━━━ Excerpt provided

How are youth different from adults? Most obviously, youth are younger than adults and have yet to learn much about the adult world. In this way they are "less" than adults. But youth and adults are different in other ways as well. As developmental psychology teaches us, different stages in our growing up are tied to the pre-eminence of different ways of making sense of our worlds.

A first, very simple observation in this regard offers potentially powerful insight into ways youth can contribute in times ahead. Children tend to be more playful and imaginative, adults more logical. While children differ greatly from one another, in general they tend to be experimenters. They are engaged in the creation of new fresh life.

What is the future significance of this? We can only begin to understand. But it is fascinating to ponder the implications of having available a segment of society naturally adept at improvisation and visioning when one lives in times such as ours defined by rapid change and the need to see things in new ways. Obviously the task is much more complex than the romantic image of turning all decisions over to the kids. But if we are not finding ways to tap youth’s creative capacities in grappling with the future, we are likely wasting a resource not only valuable for the task, but critical to it.

The challenges ahead demand not just innovation but new kinds of values and perspectives. A more detailed look at how people of different ages process experience suggests a further role for youth: they can contribute to our understanding of appropriate priorities for the future and what these priorities will demand of us.

One way psychology talks of age-specific differences is in terms of defining "intelligences." A lot can be learned from understanding these intelligences and the "world views" that tend to accompany them. Painting with a very broad brush, we can think of four defining "intelligences."

Each of these intelligences – that of the body, the symbolic, and the emotional and moral – has at some time in the evolution of human societies been regarded as what most fundamentally defines truth. Each has had a greatly diminished presence in modern times. With the Scientific Age, reason – the fourth intelligence, that which moves to pre-eminence during adulthood – came to define truth and our other intelligences were lumped together under the label "subjective." Reason tends to value most the material. Consistent with this, today’s economically-defined world sees anything that does not contribute directly to the "bottom line" as of secondary importance.

A look at critical questions ahead suggests that the values and perspectives contributed by each of our various "intelligences" have essential future roles. Twenty-first century tasks will require more complete kinds of understanding and more complete kinds of values. Our times challenge us to learn how to think and act, in new ways, from the whole of ourselves.

Each intelligence can be seen to offer something distinct and important. For example, the body intelligence of infants reminds us of the task of remembering our own bodies and reconnecting with nature, the Earth as body. The symbol-based intelligence of childhood helps us envision new possibilities and transcend the rush and stress of a machine-order life. Its sensibilities encourage us to engage life more playfully and creatively. And the emotional and moral intelligence of adolescence offers critical ingredients for these times when the pivotal concerns in all spheres are increasingly questions of value – questions of what really matters and the kind of world we want to live in.

Let Kids Be Kids

The need to address questions with a greater systemic completeness points toward important new contributions for youth. A good example can be seen in a recent survey that found that two-thirds of children regard the environment as our time’s most important issue. This would be expected given that greater connection with the natural world found in each of childhood’s defining intelligences. Our youth, as they gain greater voice, will likely provide critical leadership for the task of saving the planet.

━━━━━━
━━━ Data records

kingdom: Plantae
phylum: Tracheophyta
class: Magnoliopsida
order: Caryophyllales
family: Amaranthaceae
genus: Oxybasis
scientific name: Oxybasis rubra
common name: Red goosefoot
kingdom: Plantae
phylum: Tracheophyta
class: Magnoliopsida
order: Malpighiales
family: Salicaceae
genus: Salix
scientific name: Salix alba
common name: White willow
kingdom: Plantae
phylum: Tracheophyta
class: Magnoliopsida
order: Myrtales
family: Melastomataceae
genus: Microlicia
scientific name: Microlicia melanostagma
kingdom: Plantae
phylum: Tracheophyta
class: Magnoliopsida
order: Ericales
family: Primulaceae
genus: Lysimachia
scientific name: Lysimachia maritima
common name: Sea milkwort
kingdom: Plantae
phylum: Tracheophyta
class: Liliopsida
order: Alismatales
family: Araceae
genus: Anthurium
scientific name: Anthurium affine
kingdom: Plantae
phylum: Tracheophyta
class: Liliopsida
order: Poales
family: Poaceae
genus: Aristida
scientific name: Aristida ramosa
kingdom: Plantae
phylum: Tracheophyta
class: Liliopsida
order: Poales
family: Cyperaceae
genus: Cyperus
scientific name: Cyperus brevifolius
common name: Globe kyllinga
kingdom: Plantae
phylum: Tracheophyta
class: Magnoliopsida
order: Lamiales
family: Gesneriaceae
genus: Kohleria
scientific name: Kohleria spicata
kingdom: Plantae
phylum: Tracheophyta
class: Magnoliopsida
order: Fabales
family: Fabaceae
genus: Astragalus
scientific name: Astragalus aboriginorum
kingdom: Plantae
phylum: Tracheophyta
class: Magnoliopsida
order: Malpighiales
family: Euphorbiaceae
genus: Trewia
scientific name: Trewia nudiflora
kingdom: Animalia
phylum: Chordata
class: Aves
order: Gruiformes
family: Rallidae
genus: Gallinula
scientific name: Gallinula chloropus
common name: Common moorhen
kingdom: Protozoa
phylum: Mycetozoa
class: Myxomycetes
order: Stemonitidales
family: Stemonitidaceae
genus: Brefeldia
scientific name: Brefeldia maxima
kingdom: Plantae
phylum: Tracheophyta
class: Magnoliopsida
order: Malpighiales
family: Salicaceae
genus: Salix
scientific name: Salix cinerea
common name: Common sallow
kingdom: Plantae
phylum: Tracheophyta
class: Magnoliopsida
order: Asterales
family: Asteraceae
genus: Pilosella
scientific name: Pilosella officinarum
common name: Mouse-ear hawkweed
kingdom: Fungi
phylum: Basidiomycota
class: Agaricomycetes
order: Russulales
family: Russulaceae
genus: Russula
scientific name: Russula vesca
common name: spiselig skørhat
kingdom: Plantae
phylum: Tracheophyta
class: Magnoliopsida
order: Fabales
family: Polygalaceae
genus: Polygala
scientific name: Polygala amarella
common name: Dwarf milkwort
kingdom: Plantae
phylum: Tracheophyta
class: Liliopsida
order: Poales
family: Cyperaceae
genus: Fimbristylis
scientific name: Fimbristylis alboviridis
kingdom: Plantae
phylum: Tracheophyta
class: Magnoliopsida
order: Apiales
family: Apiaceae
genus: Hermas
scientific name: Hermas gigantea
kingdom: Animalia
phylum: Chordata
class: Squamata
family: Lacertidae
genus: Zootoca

━━━━━━

Directions:
1: From the passage on youth and adults, copy the part starting with "The challenges ahead" and going on through "demand of us.".
2: Answer these questions using the passage on youth and adults:
(a) According to the recent survey, what share of children regard the environment as our time's most important issue?
(b) Which intelligence moves to pre-eminence during adulthood?
(c) Children tend to be more playful and imaginative. What do adults tend to be more of?

Task-by-task results:
1:
The challenges ahead demand not just innovation but new kinds of values and perspectives. A more detailed look at how people of different ages process experience suggests a further role for youth: they can contribute to our understanding of appropriate priorities for the future and what these priorities will demand of us.

2:
(a) Two-thirds
(b) Reason
(c) Logical